**Problems to solve**
1. List the three quoted phrases that the blog post on information freedom gives as examples of limiters to discourse and growth.
2. From the blog post on information freedom, print word for word the part that opens with the words containing "Stewart Brand said" and closes with "against each other.".

**Supplied text**
.....
This post is second in a series of my Social Media Principles. The base post is 10 Social Media Principles.
2. Information wants to be free – Free society runs on free information. Information hoarding is the enemy of discourse and growth.
Have you ever felt disrespected? Have you worked somewhere and felt you could do more, do better, and really innovate for your company – but that they just didn’t value your input? Have you needed to get from point A to point B, but the cost of the map made the journey undesirable? Have you ever bought something, had it not work and waited on hold for an hour with customer service only to get a simple one sentence reply to your problem?
Oddly enough, information freedom lies at the heart of all these dynamics. Restriction of information is a common (and self-defeating) way to hold on to and exercise power. “Need to know basis.” “You aren’t in that department” “You aren’t at that level” All these are limiters to discourse and growth and operate in the service of coercive power.
Stewart Brand said it nearly 25 years ago:
On the one hand information wants to be expensive, because it's so valuable. The right information in the right place just changes your life. On the other hand, information wants to be free, because the cost of getting it out is getting lower and lower all the time. So you have these two fighting against each other.
At the heart of this tension is power. Social Media – an extension of the forces Brand saw in the early 80s – increases this tension. People now expect information to be free. Free of cost, freely available. Anything less upsets them because their ability to function has been impaired.
.....
**Given material**
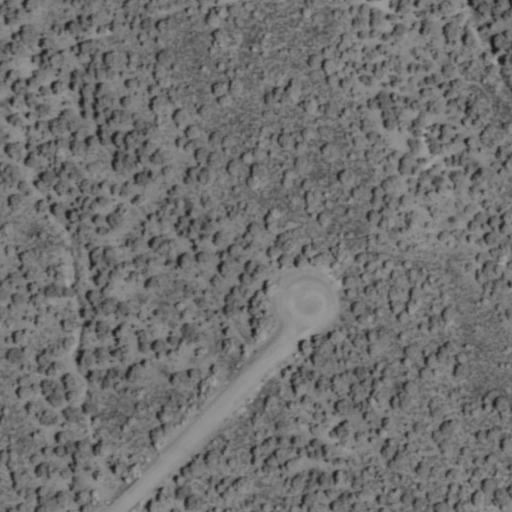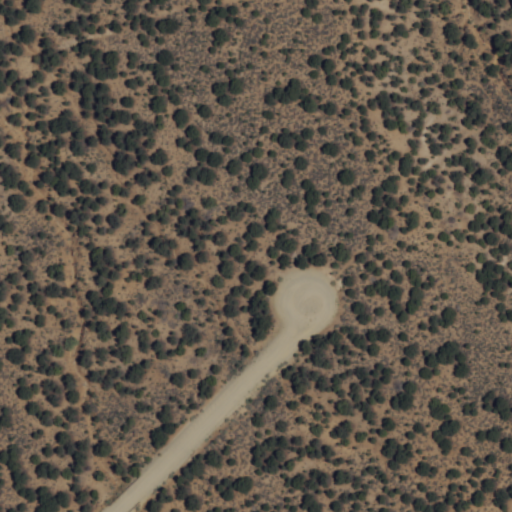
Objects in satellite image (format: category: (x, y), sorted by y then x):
road: (208, 407)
.....
**Answers provided**
1.
- "Need to know basis."
- "You aren't in that department"
- "You aren't at that level"

2.
Stewart Brand said it nearly 25 years ago:
On the one hand information wants to be expensive, because it's so valuable. The right information in the right place just changes your life. On the other hand, information wants to be free, because the cost of getting it out is getting lower and lower all the time. So you have these two fighting against each other.